Try mini cut up sandwiches (dig out some cookie cutters and put ‘em to good use) fresh or dried fruits, bite sized vegetables, cut up cheese, hard-boiled eggs, mini pickles, or include some of the dip ideas above. One Japanese bento staple is onigiri, or molded rice, which can contain a filling and might also be well liked by your kids.
If your kids are old enough, teach them to help pack their own healthy and filling lunch. Of course you can help this process along by choosing plenty of fresh fruits and veggies and healthier snacks at the market so they won’t just be packing potato chips. That’ll bring them one step close to much desired independence.
You’ll still need to give a little guidance to make sure they get the variety they need, but letting them have more control over what goes into their lunch will help them eat more of it and learn to make nutritious choices. Of course your kids might make it easy on you and want to pack the same thing, day after day. When I was a middle schooler in charge of my own lunch, I would almost always pack a peanut butter, hold the jelly, sandwich.
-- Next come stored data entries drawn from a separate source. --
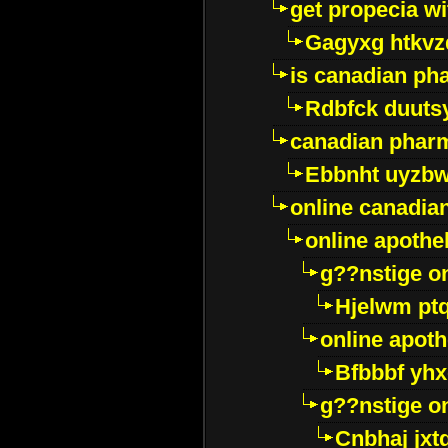
get propecia wi
Gagyxg htkvz
is canadian ph
Rdbfck duuts
canadian phar
Ebbnht uyzb
online canadi
online apothe
g??nstige o
Hjelwm pt
online apot
Bfbbbf yhx
g??nstige o
Cnbhaj jxt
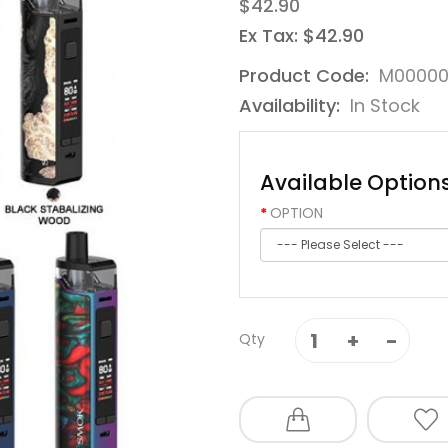
$42.90
Ex Tax: $42.90
Product Code:
M0000
Availability:
In Stock
Available Option
OPTION
Qty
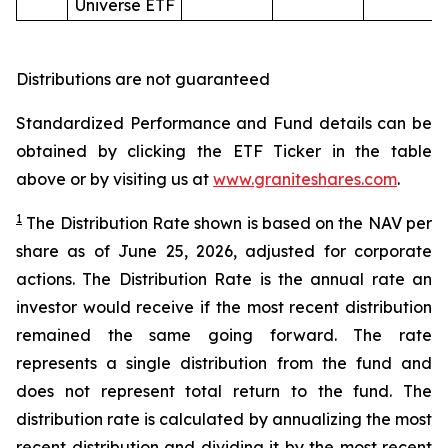
Universe ETF
Distributions are not guaranteed
Standardized Performance and Fund details can be
obtained by clicking the ETF Ticker in the table
above or by visiting us at
www.graniteshares.com
.
1
The Distribution Rate shown is
based
on
the NAV per
share as of
June
25
,
202
6
,
adjusted for corporate
actions.
T
he Distribution Rate is the annual rate an
investor would receive if the most recent distribution
remained the same going forward. The rate
represents a single distribution from the fund and
does not represent total return to the fund. The
distribution rate is calculated by annualizing the most
recent distribution and dividing it by the most recent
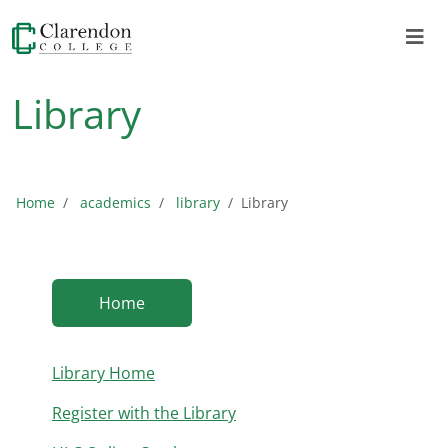
Library
Home
academics
library
Library
Home
Library Home
Register with the Library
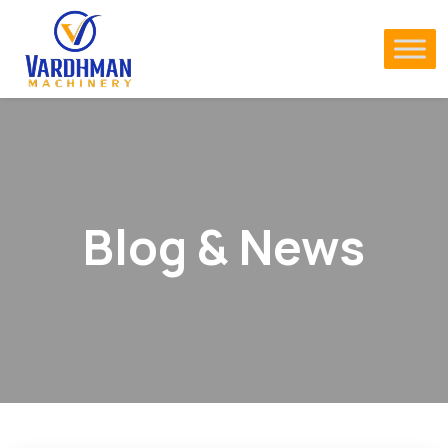
Blog & News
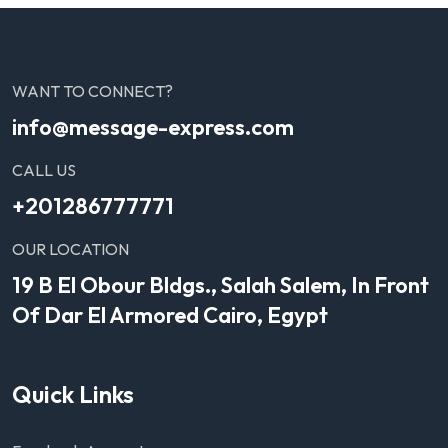
WANT TO CONNECT?
info@message-express.com
CALL US
+201286777771
OUR LOCATION
19 B El Obour Bldgs., Salah Salem, In Front
Of Dar El Armored Cairo, Egypt
Quick Links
That year I probably craved the sameness because so much about me was changing.
Try a few new ideas and your kids' lunch might have the most coveted lunch for trading in their cafeteria!


Made with barbecued chicken, pickled plum, rice, nori seaweed, soy sauce, sesame seeds, pickles, salmon or tuna
Serves/Makes: 4
- 2 cups Japanese style rice
- 1 sheet toasted nori seaweed (optional)
- soy sauce
- sesame seeds, if desired
***Filling of choice***
- chopped pickles
- flaked salmon or tuna
- pickled plum (umeboshi)
- chopped barbecued chicken
Prepare the rice as directed on the package. Fluff the cooked rice with a rice paddle or wooden spoon.
Cut nori crosswise into 1-inch wide strips.
With clean, wet hands, place about 1/2 cup rice into your cupped hand and form into a disk shape. Make a hole in the center of the rice and tuck in the fillings. Season with soy sauce, to taste.
Cover the filling by closing the rice around it and mold it into a disk or triangular shape, pressing just hard enough to hold it together.
Cover one edge of the rice with a strip of nori and sprinkle sesame seeds over the rice shapes, if desired.
Serve the onigiri immediately.


Made with olive oil, salt, garlic, chickpeas, roasted red peppers, parsley, lemon juice, tahini
Serves/Makes: 4
- 1 can (15 ounce size) chickpeas, rinsed and drained
- 1/2 cup drained roasted red peppers
- 2 tablespoons chopped flat-leaf parsley
- 2 tablespoons fresh lemon juice
- 2 tablespoons tahini (sesame paste)
- 2 cloves garlic, chopped
- 1/2 teaspoon salt
- extra-virgin olive oil
Combine the chickpeas, roasted peppers, parsley, lemon juice, tahini, garlic, and salt in a food processor and puree until smooth. Transfer to a bowl.
Drizzle the hummus with a little olive oil and serve with pita bread, crackers, or veggie dippers. Also makes a good sandwich spread.